Heilung trotz Liebe.
von Oliver Unger -
Ein Auszug aus meinem neuen Buch, das gerade entsteht: "Heilung trotz Liebe".
Liebe und Emotionen können unabhängig voneinander existieren. deshalb können Mütter uns lieben und uns gleichzeitig trotzdem, wie man so neumodisch-therapeutisch sagt, "emotional vernachlässigen" oder "emotional missbrauchen".
Der Mensch braucht auf der emotionalen Ebene einen Spiegel, einen Beistand, auch Trost, manchmal sogar eine Art "korrigierende Erfahrung". All das kann er aber auch von anderen Menschen bekommen, zum Beispiel von Freunden oder Therapeuten.
Die Liebe, die von der Mutter kommt, egal wie diese Frau sich verhalten hat, was sie getan oder nicht getan hat, ist unersetzbar, einzigartig und unermesslich.
Wir erwarten, dass die Emotionen und das Verhalten der Mutter immer so sind, wie wir uns das gewünscht und für gut geheißen hätten und übersehen, gefangen in den Wirren unserer Vorstellung und Erwartung, die Größe ihrer Liebe.

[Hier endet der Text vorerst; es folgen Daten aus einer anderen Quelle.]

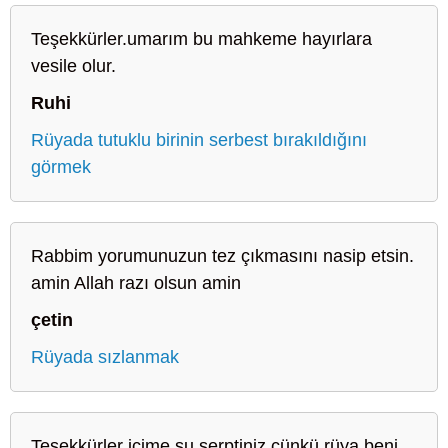
Teşekkürler.umarım bu mahkeme hayırlara
vesile olur.
Ruhi
Rüyada tutuklu birinin serbest bırakıldığını
görmek
Rabbim yorumunuzun tez çıkmasını nasip etsin.
amin Allah razı olsun amin
çetin
Rüyada sızlanmak
Teşekkürler içime su serptiniz çünkü rüya beni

Diese Liebe, die eine Mutter einfach immer hat, hat sie einfach nur, weil sie eine Mutter ist und Gott Mütter so erschaffen hat.
Durch dieses anspruchs- und erwartungsvolle Übersehen der Liebe nehmen wir uns selbst etwas weg. Die Mutter und die Liebe, die durch sie kommt, zu nehmen bedeutet hingegen, ihr Verhalten als menschlich anzuerkennen, über es hinauszuschauen, über ihre Emotionen hinauszuschauen und in die weite ihrer gottgegebenen Liebe zu blicken, mit der wir von ihr gesegnet sind.

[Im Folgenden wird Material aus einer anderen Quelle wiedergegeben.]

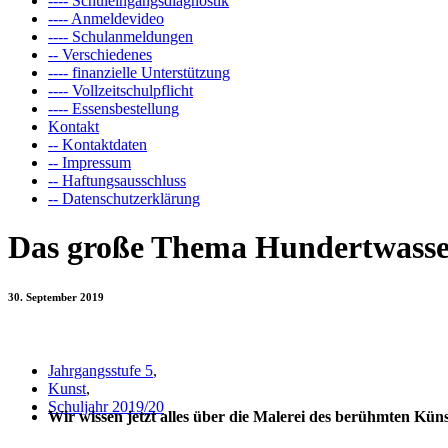
---- Schuleingangsdiagnostik
---- Anmeldevideo
---- Schulanmeldungen
-- Verschiedenes
---- finanzielle Unterstützung
---- Vollzeitschulpflicht
---- Essensbestellung
Kontakt
-- Kontaktdaten
-- Impressum
-- Haftungsausschluss
-- Datenschutzerklärung
Das große Thema Hundertwasser
30. September 2019
Jahrgangsstufe 5
,
Kunst
,
Schuljahr 2019/20
Wir wissen jetzt alles über die Malerei des berühmten Küns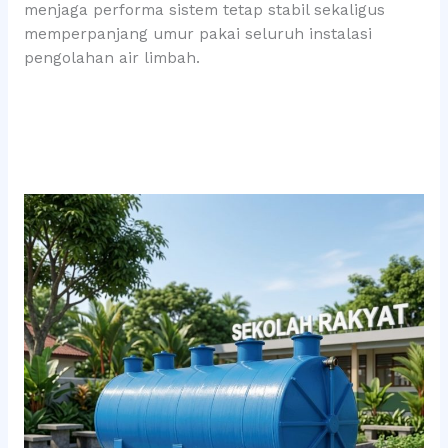
menjaga performa sistem tetap stabil sekaligus
memperpanjang umur pakai seluruh instalasi
pengolahan air limbah.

Und schon erscheint uns unser Anspruch an sie vergleichsweise kleingeistig, ja im Angesicht des Wunders, das durch sie und in ihr passiert, fast peinlich.
So wie wir der Mutter gegenübertreten, mit der gleichen Sicht, dem gleichen Anspruch, treten wir auch dem Leben gegenüber. Schauen wir über unseren Anspruch dem Leben gegenüber hinaus und erkennen, dass alles, was geschieht, Liebe ist, erscheinen unsere Vorstellungen, unsere Regeln und unsere Ansprüche plötzlich kleingeistig, ja im Angesicht der Wunder, die es vollbringt, fast peinlich.